### 指示 1
映画『さまよう刃』の紹介文のうち、「男は許せなかった。非道な少年たちを。」から始まり「それを阻止しなければならない警察官。」で終わる部分を、「男」を「父親」に置き換えたうえで書き出してください。
### 指示 2
映画『さまよう刃』の紹介文によると、一般試写会の会場はどこですか。
### 指示 3
映画『さまよう刃』の紹介文を、最後の文に続けて書き継いでください。

++++ 本文 ++++

娘を殺された父親の怒りと葛藤を描いた東野圭吾の同名ベストセラー小説が、復讐劇や刑事映画に定評のある韓国で映画化された。出演は、娘の仇討ちを始める復讐者に『殺人の告白』などで知られるチョン・ジェヨン、少年法の矛盾に疑問を抱きながら彼を追う刑事に『凍える牙』のイ・ソンミン。日本版とは異なる形でスクリーンに甦った本作『さまよう刃』の一般試写会に5組10名様をご招待します。
◆会場:なかのZERO小ホール (東京都中野区中野2-9-7)
◆『さまよう刃試写』(メールでご応募の場合は件名)と、「お名前・ご住所・電話番号 ・年齢」を明記の上、こちらのアドレスか、メールフォームからご応募下さい。
◆応募締め切り:2014年8月25日(月)応募受付分※応募者多数の場合は抽選となります。
◆公式サイト:http://samayouyaiba.net/
註)ご提供いただいた個人情報は、本プレゼント以外の目的では一切使用いたしません。また、個人情報そのものも招待状発送後一週間で破棄します。当選者の発表は、招待状の発送をもってかえさせていただきます。なお、当選に関するお問合せへの回答はいたしかねます。予めご了承下さい。
男は許せなかった。非道な少年たちを。
男は許せなかった。娘を守れなかった自分自身を。
そして、男は復讐者となった。
さまよう刃
http://samayouyaiba.net/
2014年9月6日(土)より角川シネマ新宿、
ヒューマントラストシネマ渋谷にてロードショー
最愛の娘を殺した少年に自らの手で裁きを下そうとする父親、
それを阻止しなければならない警察官。
父親の復讐は“正義”か“悪”か?そして、待ち受ける衝撃的な結末とは?

++++ 提供資料 ++++

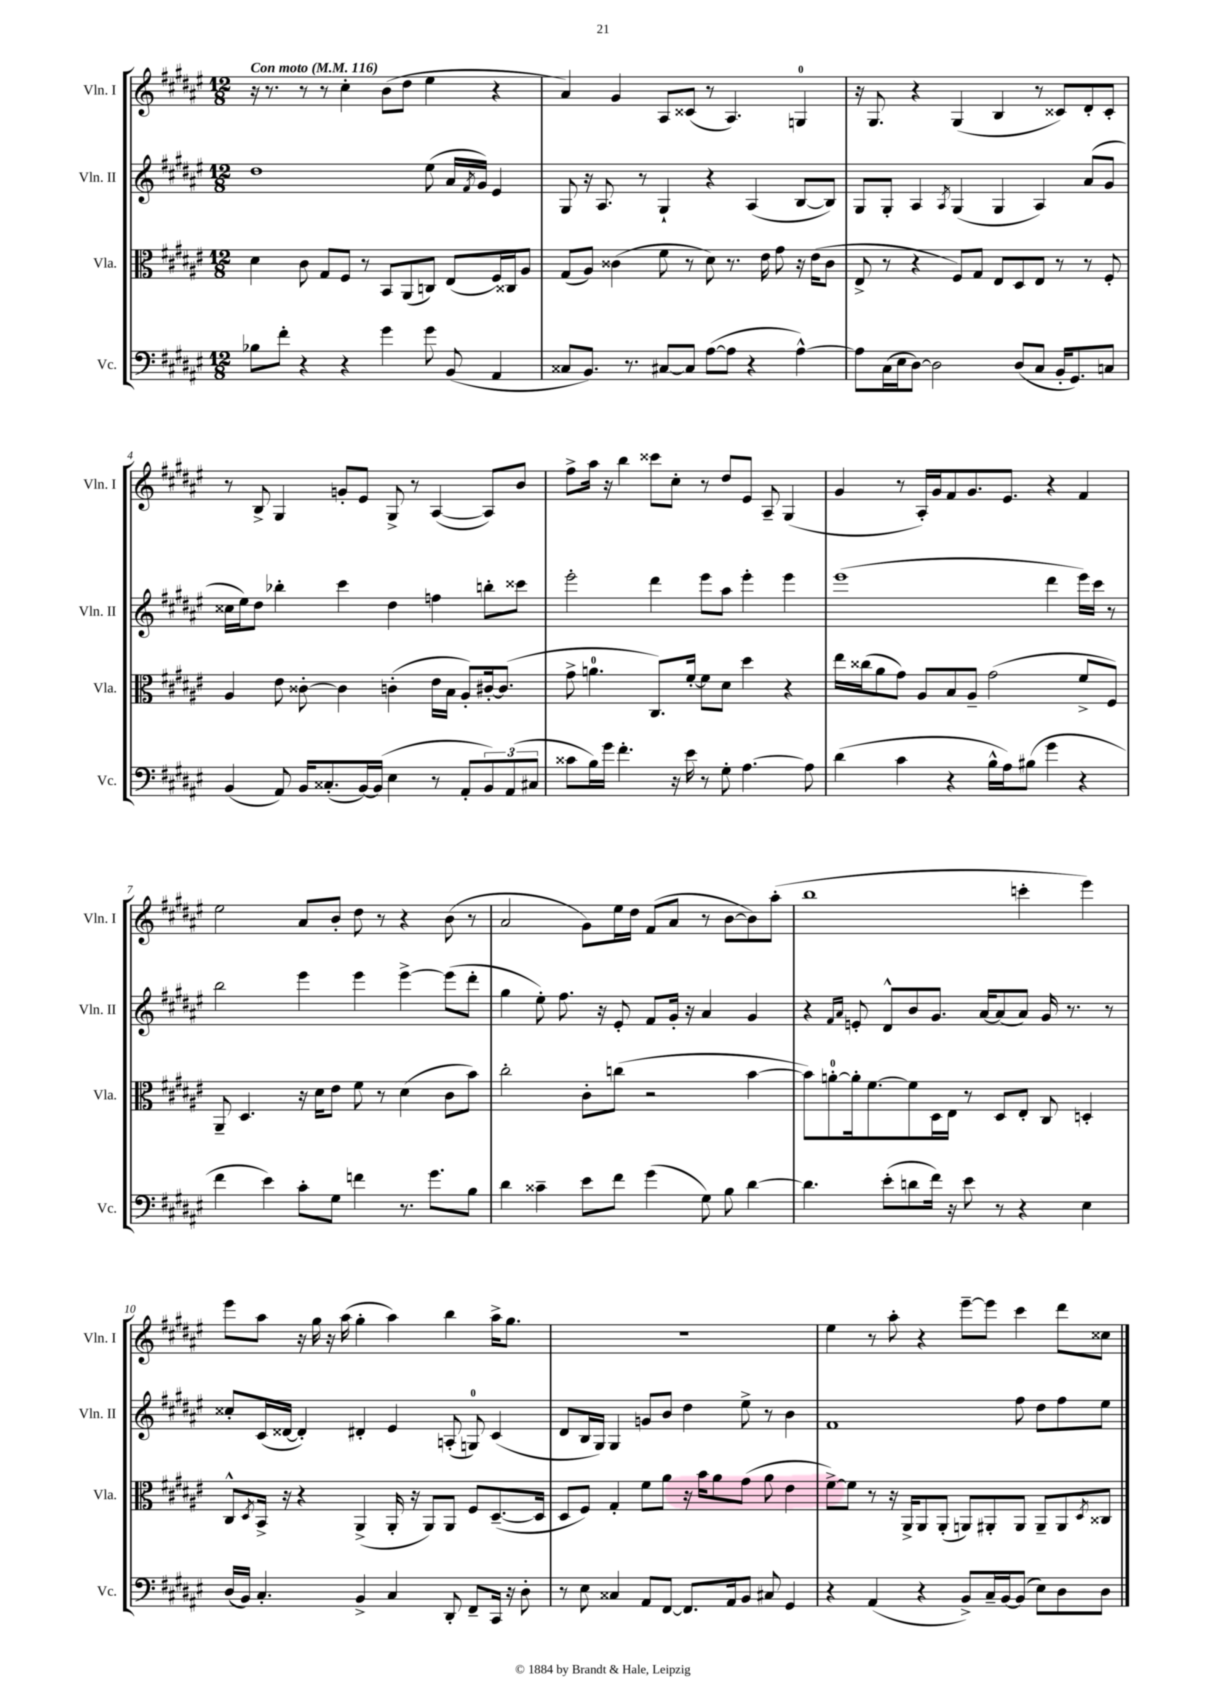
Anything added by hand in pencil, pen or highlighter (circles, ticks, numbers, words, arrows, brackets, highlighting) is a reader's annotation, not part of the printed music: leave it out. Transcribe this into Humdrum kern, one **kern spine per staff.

**kern	**kern	**kern	**kern
*staff4	*staff3	*staff2	*staff1
*clefF4	*clefC3	*clefG2	*clefG2
*k[f#c#g#d#a#e#]	*k[f#c#g#d#a#e#]	*k[f#c#g#d#a#e#]	*k[f#c#g#d#a#e#]
*M12/8	*M12/8	*M12/8	*M12/8
*MM116	*MM116	*MM116	*MM116
8B-\L	4d#\	1dd#	16r
.	.	.	8.r
8f#'\J	.	.	.
4r	8c#\	.	8r
.	8G#/L	.	8r
4r	8F#/J	.	4cc#'\
.	8r	.	.
4g#\	8BB/L	.	(8b\L
.	(8AA#/	.	8dd#\J
8g#\	8C/J)	(8ee#\	4ee#\
(8BB/	(8E#/L	16a#/LL	.
.	.	8qf#/	.
.	.	16g#/JJ)	.
4AA#/	16F#/L)	4e#/	4r
.	16C##/J	.	.
.	8A#/J	.	.
=	=	=	=
8C##/L	(8G#/L	8G#/	4a#/)
8.BB/J)	8A#/J)	16r	.
.	.	8.A#/	.
.	(4c##\	.	4g#/
8.r	.	.	.
.	.	8r	.
[8C#/L	8f#\	4G#`/	8A#/L
8C#/]J	8r	.	(8c##/J
([8A#\L	8d#\)	4r	8r
8A#\]J	8.r	.	4.A#/)
4r	.	(4A#/	.
.	16e#\	.	.
.	8g#\	.	.
[4A#^^\)	16r	[8B/L	4G/
.	(16e#\LK	.	.
.	8c##\J	8B/]J)	.
=	=	=	=
8A#\]L	8E#^/	8G#/L	16r
.	.	.	8.G#/
(16C#\L	8r	8G#'/J	.
16E#\J	.	.	.
[8D#\J)	4r	4A#/	4r
2D#\]	.	.	.
.	.	8qA#/	.
.	8F#/L)	(4G#/	(4G#/
.	8G#/J	.	.
.	8E#/L	4G#/	4B/
(8D#/L	8D#/	.	.
8C#/J	8E#/J	4A#/)	8r
16BB'/LK	8r	.	8c##/L)
8.GG#/)	.	.	.
.	8r	(8a#/L	8d#'/
8C/J	8F#'/	8g#/J	8c##'/J
=	=	=	=
(4BB/	4A#/	16cc##\LL	8r
.	.	16ee#\J)	.
.	.	8dd#\J	8B^/
8AA#/)	8e#\	4bb-'\	4G#/
16BB/LK	[8c##'\	.	.
(8.C##'/	.	.	.
.	4c##\]	4ccc#\	8g'/L
[16BB/L)	.	.	8e#/J
(16BB/]JJ	.	.	.
4E#\	(4c'\	4dd#\	8G#^/
.	.	.	8r
8r	16e#\LL	4ff\	([4A#/
.	16B\JJ	.	.
8AA#'/L	8A#'/L)	.	.
12BB/)	[16c#'/k	8bb'\L	8A#/]L)
.	(8.c#/]J	.	.
(12AA#/	.	.	.
.	.	8ccc##\J	8b/J
12C#/J	.	.	.
=	=	=	=
8c##\L	8g#^\	2eee#'\	8ff#^\L
16B\L)	4.a\	.	16aa#\Jk
16g#\JJ	.	.	16r
4.f#'\	.	.	4bb\
.	8.C#/L)	4ddd#\	8ccc##\L
16r	.	.	8cc#'\J
16e#\	[16f#'/Jk	.	.
8r	8f#\]L	8eee#\L	8r
8G#'\	8d#\J	8aa#\J	8dd#/L
[4.A#\	4dd#\	4eee#'\	8e#/J
.	.	.	8A#~/
.	4r	4eee#\	(4G#/
8A#\]	.	.	.
=	=	=	=
(4d#\	16ee#\LL	(1eee#	4g#/
.	(16cc##\J	.	.
.	8a#\	.	.
4c#\	8g#\J)	.	8r
.	8A#/L	.	16A#'/LL)
.	.	.	16g#/J
4r	8B/	.	8f#/
.	8A#~/J	.	8.g#/
16B^^\LL	(2g#\	.	.
16A#\J)	.	.	8.e#/J
(8B#\J	.	.	.
4g#\	.	4ddd#\	4r
4r	8f#^/L	16eee#\LL)	4f#/
.	.	16ccc#\JJ	.
.	8F#/J)	8r	.
=	=	=	=
4f#\	8AA#~/	2bb\	2ee#\
.	4.D#/	.	.
4e#\)	.	.	.
8c#'\L	16r	4eee#\	8a#/L
.	16d#\LK	.	.
8G#\J	8e#\J	.	8b'/J
4f\	8f#\	4eee#\	8dd#\
.	8r	.	8r
8.r	(4d#\	[4eee#^\	4r
8.g#\L	.	.	.
.	8c#\L	(8eee#\]L	(8b\
8B\J	8b\J)	8ddd#'\J	8r
=	=	=	=
4d#\	2cc#'\	4gg#\	2a#/
4c##~\	.	8ee#'\)	.
.	.	8.ff#\	.
8e#\L	8c#'\L	.	8g#\L)
.	.	16r	.
8f#\J	(8cc\J	8e#'/	16ee#\L
.	.	.	16dd#\JJ
(4g#\	2r	8f#/L	(8f#/L
.	.	16g#'/Jk	8a#/J
.	.	16r	.
8G#\)	.	4a#/	8r
8B\	.	.	[8b\L
[4d#\	[4b\	4g#/	8b\])
.	.	.	(8aa#'\J
=	=	=	=
4.d#\]	8b\]L)	4r	1bb
.	[8a'\	.	.
.	.	16qqf#/LL	.
.	.	16qqa#/JJ	.
.	16a'\]k	8e'/	.
.	[8.f#\	.	.
(8e#'\L	.	8d#^^/L	.
8d\	8f#\]	8b/	.
16f#\Jk)	16D#\L	8.g#/J	.
16r	16E#\JJ	.	.
8e#\	8r	.	.
.	.	[16a#/LK	.
8r	8D#/L	(8a#/]	.
4r	8E#'/J	8a#/J)	4ccc'\
.	8C#/	16g#/	.
.	.	8.r	.
4E#\	4D'/	.	4eee#\)
.	.	8r	.
=	=	=	=
(16D#/LL	8C#^^/L	8cc##'/L	8eee#\L
16BB/JJ)	.	.	.
.	8qD#/	.	.
4.C#'/	16BB^/Jk	(16c#/L	8aa#\J
.	16r	[16d##/JJ	.
.	4r	4d##'/])	16r
.	.	.	16gg#\
.	.	.	16r
.	.	.	(16aa#\
4BB^/	(4AA#^/	4d#'/	4gg#'\
4C#/	16AA#'/	4e#/	4aa#\)
.	16r	.	.
.	8AA#/L)	.	.
8DD#'/	8AA#/J	(8A'/	4bb\
8FF#~/L	8F#/L	8G/)	.
16CC#/Jk	([8.D#~/	(4c#/	16aa#^\LK
16r	.	.	8.gg#\J
8D#'\	.	.	.
.	16D#/]Jk	.	.
=	=	=	=
8r	8D#/L	8d#/L	1.r
8E#\	8F#/J)	16B/L	.
.	.	16G#/JJ)	.
4C##/	4G#'/	4G#/	.
8AA#/L	8f#\L	8g/L	.
[8FF#/J	8a#\J	8b/J	.
8.FF#/]L	16r	4dd#\	.
.	16b\LK	.	.
.	8a#\	.	.
16AA#/k	.	.	.
8BB/J	(8g#\J	8ee#^\	.
8C#/	8a#\	8r	.
4GG#/	4e#\	4b\	.
=	=	=	=
4r	[8f#^\L)	1f#	4ee#\
.	8f#\]J	.	.
(4AA#/	8r	.	8r
.	16r	.	8aa#'\
.	16AA#^/LK	.	.
4r	8AA#/	.	4r
.	(8AA#'/J	.	.
8BB^/L)	8AA/L)	.	[8eee#~\L
16C#~/L	8AA#'/	.	8eee#\]J
[16BB/J	.	.	.
(8BB/]J	8AA#/J	8ff#\	4ccc#\
8E#\L)	8AA#~/L	8dd#\L	.
8D#\	8AA#/	8ff#\	8ddd#\L
.	8qD#/	.	.
8D#\J	8C##/J	8ee#\J	8cc##\J
==	==	==	==
*-	*-	*-	*-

++++

### 解答 1
父親は許せなかった。非道な少年たちを。
父親は許せなかった。娘を守れなかった自分自身を。
そして、父親は復讐者となった。
さまよう刃
http://samayouyaiba.net/
2014年9月6日(土)より角川シネマ新宿、
ヒューマントラストシネマ渋谷にてロードショー
最愛の娘を殺した少年に自らの手で裁きを下そうとする父親、
それを阻止しなければならない警察官。

### 解答 2
なかのZERO小ホール(東京都中野区中野2-9-7)です。

### 解答 3
町内の廃墟と化した銭湯で、冷たくなった死体で発見された女子中学生スジン。父親のサンヒョンは妻を亡くしてから男手ひとつでスジンを育ててきた。一人娘の死を目の前に、喪失感でただただ茫然とする。そんなある日、サンヒョンに犯人の情報が書かれた匿名のメールが届く。そこに書かれている住所を訪ねると、少年たちに暴行され死にゆく娘スジンの動画を見て笑うチョルヨンを目撃する。一瞬、理性を失い誘発的にチョルヨンを殺してしまうサンヒョンは、また別の共犯者の存在を知り犯人を捜そうとする。一方、スジンの殺人事件の担当刑事オッグァンはチョルヨンの殺害現場を見てサンヒョンが犯人だと見抜き、追跡し始めるのだった。正義とは何か?誰が犯人を裁くのか?世論を巻き込み、事件は予想外の結末を迎える――。
『悪魔を見た』を超える魂の復讐劇!
今も後を絶たない、残虐非道な殺人事件。手前勝手な欲望のためだけに、罪もない非力な人間たちが次々に人生の夢を打ち砕かれていく。残された家族は、ただ哀しみと怒りに打ち震えるだけなのか。何もできない無力な自身に身もだえするだけなのか。
『悪魔を見た』(10)、『アウトロー 哀しき復讐』(10)、『母なる復讐』(12)等々、近年の韓国映画界では愛する者を奪われた人間のやり場のない怒りを描いた作品が大きく話題を集めている。往々にして復讐の炎に身を焦がす主人公が据えられたそれらには、どうにも承伏できない犯罪に対する社会の疑問と怒りが投影されているのだろう。エスカレートの一途をたどるヴァイオレンス描写も決してそれと無縁ではない。
日本で150万部を超えるベストセラーとなった東野圭吾の同名小説を映画化した映画『さまよう刃』は、果たしてその系譜に連なる亜流作品に一見映りながら、実は現代の歪みと被害者家族の心の深部を改めて鋭く、鮮やかに世に問うた力作である。
ここに登場するのは何でもない、ひとりの父親である。妻をガンで失った後、娘とのささやかな日常を穏やかに過ごしてきただけのごく普通の人間だった。その彼から、ある日、愛する存在は容赦なく奪われる。人心を理解しない狂犬のような少年たちによって。唯一の生き甲斐を失った男は、やがて娘を陵辱した犯人への報復を始める。父親らしいことができずに、守ってやれることができずに死なせてしまった娘に償いを求めるように。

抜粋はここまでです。